I repeat, and then I will conclude on the presentation of documents. I will reread what the Access to Information Commissioner said to us:
If clause 107 is adopted, this information will need to be kept secret forever. There are certainly no reasonable grounds to justify the adoption of such a measure in a healthy democratic country.
This is not the Bloc Quebecois speaking. We have simply been reporting what civil society is saying. That is what we did in committee. And that is what we are doing once again today by rising in debate on Bill C-17. That is why we keep asking, “Why try to pass legislation that has been amended three times already?”
The government has now introduced in this House three bills, about which the privacy commissioner has the same comments to make every time. There are also recommendations and requests from the information commissioner, the Canadian Bar Association, the Law Society of Upper Canada, and the Barreau du Québec. Everyone is saying the same thing, “Watch out, this bill goes too far”.
We keep asking the same question. What could Transport Canada not do in the minutes, hours and days following the terrible events of September 11 that such a bill will allow it to do? Nothing.
Canada already has the Emergencies Act. It has been used. What the government is doing today is turning our society into an increasingly policed society, our state into a police state. That is what is happening. The RCMP and CSIS have been pushing for this. Transport Canada gave its approval in order to finally be part of those in the know, which includes Customs, Immigration, the RCMP and CSIS. It now belongs to this group of organizations that have information on people. That is something the Bloc Quebecois will never approve of.
We never did, and that is not about to change. I would not want anyone from Quebec, any man or woman from Quebec or Canada to unwittingly fly on the same plane as a member of a biker gang. Should the authorities decide that this person is a threat to security and is a member of a criminal biker gang, the anti-gang law could apply. If this person flew with us, we would all be under surveillance. We would be under surveillance for the entire duration of our trip. Following our seven-day trip, the information provided about us is likely to be retained.
All this because we had the misfortune of being on the same plane as someone from a criminal biker gang.
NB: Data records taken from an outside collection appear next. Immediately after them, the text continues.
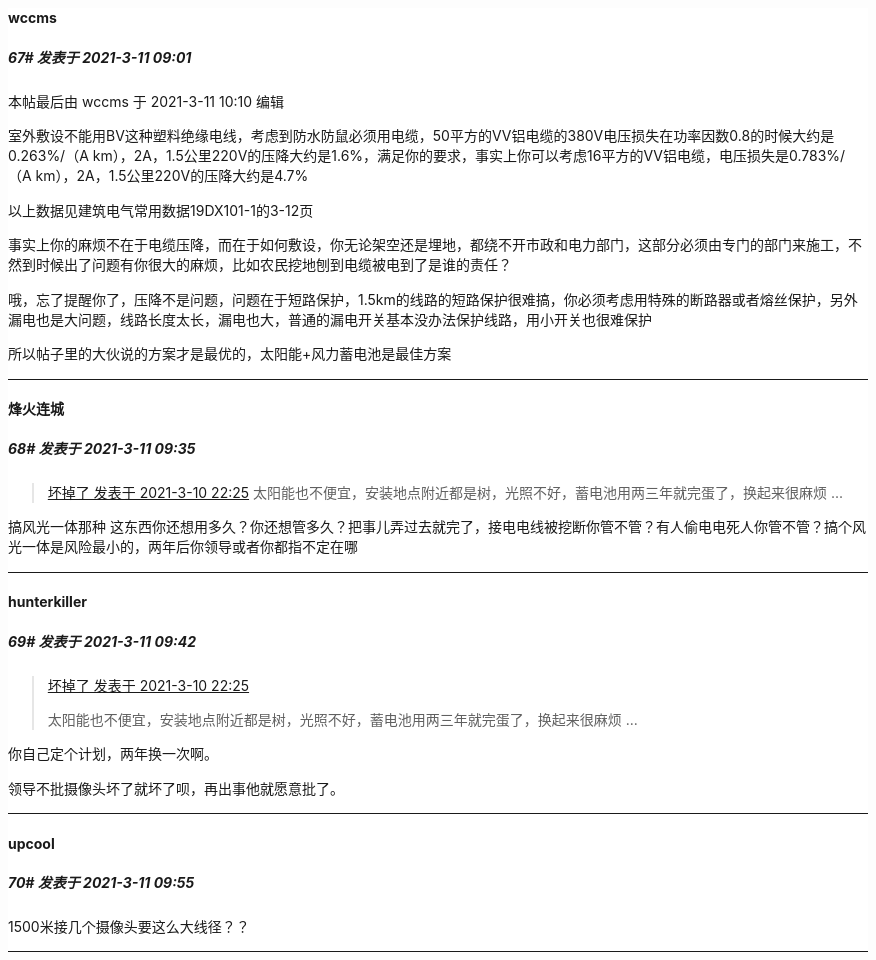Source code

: ####  wccms  
##### 67#       发表于 2021-3-11 09:01


 本帖最后由 wccms 于 2021-3-11 10:10 编辑 

室外敷设不能用BV这种塑料绝缘电线，考虑到防水防鼠必须用电缆，50平方的VV铝电缆的380V电压损失在功率因数0.8的时候大约是0.263%/（A km），2A，1.5公里220V的压降大约是1.6%，满足你的要求，事实上你可以考虑16平方的VV铝电缆，电压损失是0.783%/（A km），2A，1.5公里220V的压降大约是4.7%


以上数据见建筑电气常用数据19DX101-1的3-12页


事实上你的麻烦不在于电缆压降，而在于如何敷设，你无论架空还是埋地，都绕不开市政和电力部门，这部分必须由专门的部门来施工，不然到时候出了问题有你很大的麻烦，比如农民挖地刨到电缆被电到了是谁的责任？


哦，忘了提醒你了，压降不是问题，问题在于短路保护，1.5km的线路的短路保护很难搞，你必须考虑用特殊的断路器或者熔丝保护，另外漏电也是大问题，线路长度太长，漏电也大，普通的漏电开关基本没办法保护线路，用小开关也很难保护


所以帖子里的大伙说的方案才是最优的，太阳能+风力蓄电池是最佳方案


-----

####  烽火连城  
##### 68#       发表于 2021-3-11 09:35


<blockquote><a href="httphttps://bbs.saraba1st.com/2b/forum.php?mod=redirect&amp;goto=findpost&amp;pid=50581984&amp;ptid=1992505" target="_blank">坏掉了 发表于 2021-3-10 22:25</a>
太阳能也不便宜，安装地点附近都是树，光照不好，蓄电池用两三年就完蛋了，换起来很麻烦 ...</blockquote>
搞风光一体那种
这东西你还想用多久？你还想管多久？把事儿弄过去就完了，接电电线被挖断你管不管？有人偷电电死人你管不管？搞个风光一体是风险最小的，两年后你领导或者你都指不定在哪


-----

####  hunterkiller  
##### 69#       发表于 2021-3-11 09:42


<blockquote><a href="httphttps://bbs.saraba1st.com/2b/forum.php?mod=redirect&amp;goto=findpost&amp;pid=50581984&amp;ptid=1992505" target="_blank">坏掉了 发表于 2021-3-10 22:25</a>

太阳能也不便宜，安装地点附近都是树，光照不好，蓄电池用两三年就完蛋了，换起来很麻烦 ...</blockquote>
你自己定个计划，两年换一次啊。


领导不批摄像头坏了就坏了呗，再出事他就愿意批了。


-----

####  upcool  
##### 70#       发表于 2021-3-11 09:55


1500米接几个摄像头要这么大线径？？


-----
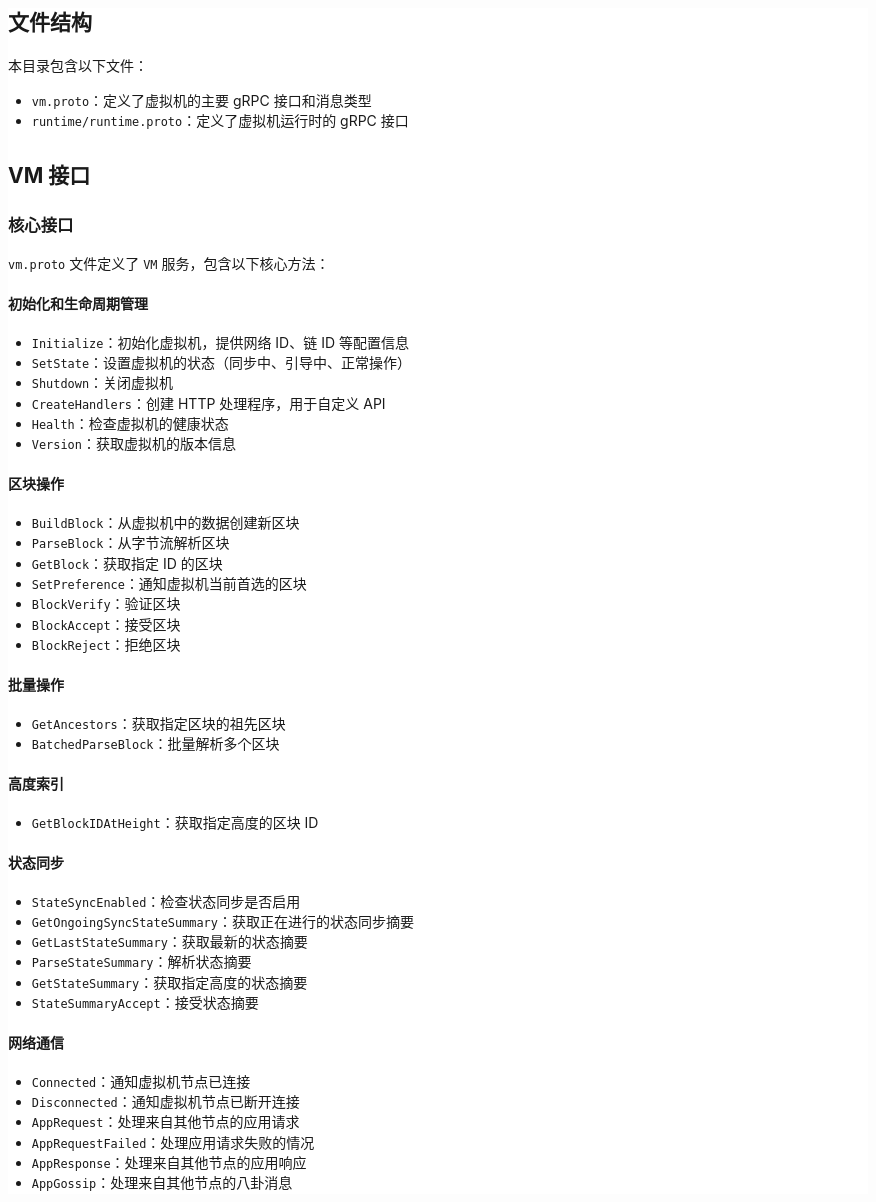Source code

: ## 文件结构

本目录包含以下文件：

- `vm.proto`：定义了虚拟机的主要 gRPC 接口和消息类型
- `runtime/runtime.proto`：定义了虚拟机运行时的 gRPC 接口

## VM 接口

### 核心接口

`vm.proto` 文件定义了 `VM` 服务，包含以下核心方法：

#### 初始化和生命周期管理

- `Initialize`：初始化虚拟机，提供网络 ID、链 ID 等配置信息
- `SetState`：设置虚拟机的状态（同步中、引导中、正常操作）
- `Shutdown`：关闭虚拟机
- `CreateHandlers`：创建 HTTP 处理程序，用于自定义 API
- `Health`：检查虚拟机的健康状态
- `Version`：获取虚拟机的版本信息

#### 区块操作

- `BuildBlock`：从虚拟机中的数据创建新区块
- `ParseBlock`：从字节流解析区块
- `GetBlock`：获取指定 ID 的区块
- `SetPreference`：通知虚拟机当前首选的区块
- `BlockVerify`：验证区块
- `BlockAccept`：接受区块
- `BlockReject`：拒绝区块

#### 批量操作

- `GetAncestors`：获取指定区块的祖先区块
- `BatchedParseBlock`：批量解析多个区块

#### 高度索引

- `GetBlockIDAtHeight`：获取指定高度的区块 ID

#### 状态同步

- `StateSyncEnabled`：检查状态同步是否启用
- `GetOngoingSyncStateSummary`：获取正在进行的状态同步摘要
- `GetLastStateSummary`：获取最新的状态摘要
- `ParseStateSummary`：解析状态摘要
- `GetStateSummary`：获取指定高度的状态摘要
- `StateSummaryAccept`：接受状态摘要

#### 网络通信

- `Connected`：通知虚拟机节点已连接
- `Disconnected`：通知虚拟机节点已断开连接
- `AppRequest`：处理来自其他节点的应用请求
- `AppRequestFailed`：处理应用请求失败的情况
- `AppResponse`：处理来自其他节点的应用响应
- `AppGossip`：处理来自其他节点的八卦消息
Sometimes there are warrants out for them and they can be arrested, but when there is no warrant, they are under surveillance and we know how the Organized Crime Act works, it is not always easy to prove things. We would be part of a group of people that is being watched because we had the misfortune of boarding a plan with someone who might be dangerous because he has ties with organized crime. I am sorry, but we do not deserve to be treated like this in the guise of fighting terrorism.
That is the message of the Bloc Quebecois. That is also the message of representatives of civil society who appeared before the committee. On four occasions, the committee heard from representatives of the RCMP and CSIS, who told us, “Do not worry about this. You will see, it is not true that we keep records on all sorts of people however and whenever we want”.
I can trust the commissioners, maybe even the deputy commissioners, but there are a lot of officials at the RCMP. There are all kinds of investigations going on about the police. Should we be able to trust all police officers? I would think so, but as with everything, there are always exceptions.
That is not what I would like to see happen to the public, to a citizen of Quebec or Canada. I would not want people's rights and freedoms to be violated inadvertently because we are cavalier about retaining information that the privacy commissioner, the access to information commissioner, and especially the lawyers who could end up defending us no longer have any control over. They have lost their rights in all this.